The equity markets could witness volatility in the near-term amid rising bond yields, higher valuations, and investors looking to rotate their portfolios. However, I believe the following four Canadian stocks could deliver superior returns this year, given their growth initiatives and strong sectoral tailwinds.
goeasy (TSX:GSY) has returned over 35% this year, comfortably outperforming the broader equity markets. Along with its impressive fourth-quarter performance, the expectation of strong economic recovery amid ramping up of the vaccine distribution has driven the company’s stock price. Meanwhile, I believe the uptrend could continue, driven by higher loan origination due to economic expansion, the introduction of newer products, and geographical expansion.
The company’s management has also set a promising outlook for the next three years. The management expects the company’s top line to grow at the rate of 12%, while return on equity could grow even faster at 25%. Supported by its high-quality earnings, goeasy’s board has raised its dividends at a CAGR of 34% since 2014. Currently, the company pays quarterly dividends of $0.66 per share, representing a dividend yield of 2%.
Amid the expectation of recovery in oil demand, Suncor Energy (TSX:SU)(NYSE:SU) has increased by over 32% this year. Despite the increase, the company’s valuation still looks attractive, with its price-to-book and forward price-to-sales multiples standing at 1.2 and 1.3, respectively.
Further, the company’s management expects its production and asset utilization rate to improve this year. Industry experts are projecting oil prices to remain at higher levels for the rest of this year. Given its integrated business model and low-cost asset base, the company is well positioned to benefit from higher oil prices. So, I expect Suncor Energy to deliver superior returns this year. Besides, shareholders can also enjoy quarterly dividends, with its forward yield currently standing at 3%.
Amid the pandemic, more people have started to work, learn, and shop from their homes. This shift has also increased the threats of cyberattacks. So, cybersecurity spending could rise, benefiting BlackBerry (TSX:BB)(NYSE:BB), which specializes in endpoint security services. Currently, the company secure 500 million endpoints, including 175 million cars.
The company has significant exposure to the automotive sector. Meanwhile, BlackBerry is looking at strengthening its position as a software provider for automakers through its recent partnerships with Amazon Web Services and Baidu. Further, the company could also benefit from the growing demand for autonomous cars. So, I believe multiple growth drivers and recurring revenue streams could drive BlackBerry’s financials and stock price this year.

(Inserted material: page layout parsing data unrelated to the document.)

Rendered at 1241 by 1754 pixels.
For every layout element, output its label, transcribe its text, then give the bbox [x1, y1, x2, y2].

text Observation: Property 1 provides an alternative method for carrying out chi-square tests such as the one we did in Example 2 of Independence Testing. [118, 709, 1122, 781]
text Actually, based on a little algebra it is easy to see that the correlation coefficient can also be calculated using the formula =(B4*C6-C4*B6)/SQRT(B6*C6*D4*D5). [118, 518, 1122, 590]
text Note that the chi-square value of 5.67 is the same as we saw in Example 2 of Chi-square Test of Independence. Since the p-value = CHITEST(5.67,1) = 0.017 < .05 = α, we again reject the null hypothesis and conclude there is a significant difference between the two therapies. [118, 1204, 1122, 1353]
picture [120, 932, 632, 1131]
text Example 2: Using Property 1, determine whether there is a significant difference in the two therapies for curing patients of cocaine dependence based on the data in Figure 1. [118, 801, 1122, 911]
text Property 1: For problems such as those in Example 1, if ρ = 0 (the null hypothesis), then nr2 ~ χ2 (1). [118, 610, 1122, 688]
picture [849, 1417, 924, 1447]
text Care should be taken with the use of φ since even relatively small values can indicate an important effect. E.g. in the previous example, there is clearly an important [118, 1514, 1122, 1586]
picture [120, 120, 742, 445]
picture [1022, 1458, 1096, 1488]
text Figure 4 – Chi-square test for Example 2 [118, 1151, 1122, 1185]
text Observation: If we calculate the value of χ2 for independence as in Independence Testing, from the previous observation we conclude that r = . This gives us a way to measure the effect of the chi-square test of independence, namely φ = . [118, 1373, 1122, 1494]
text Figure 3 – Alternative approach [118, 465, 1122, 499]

Amid the concerns over rising pollution levels, people are shifting towards electric vehicles (EVs). Meanwhile, Fast & Factor has projected that the EV market could reach $700 billion by 2026, representing an average annualized growth rate of 22%. Given the sector’s high-growth potential, I have selected Magna International (TSX:MG)(NYSE:MGA), the third-largest auto component manufacturer, as my final pick.
The company’s joint ventures with Beijing Electric Vehicle Company and LG Electronics offer high-growth prospects. Apart from these joint ventures, the company also produces a wide range of electric powertrain products, which could benefit from the customers’ transition towards EVs. Meanwhile, the company’s management projects that by 2023, 50% of its production units would be for EVs.
Despite the recent surge in its stock price and its healthy growth prospects, Magna International still trades at an attractive forward price-to-earnings multiple of 12. It also pays quarterly dividends of $0.43 per share, with its forward dividend yield standing at 1.5%. So, I believe Magna International would be an excellent buy right now.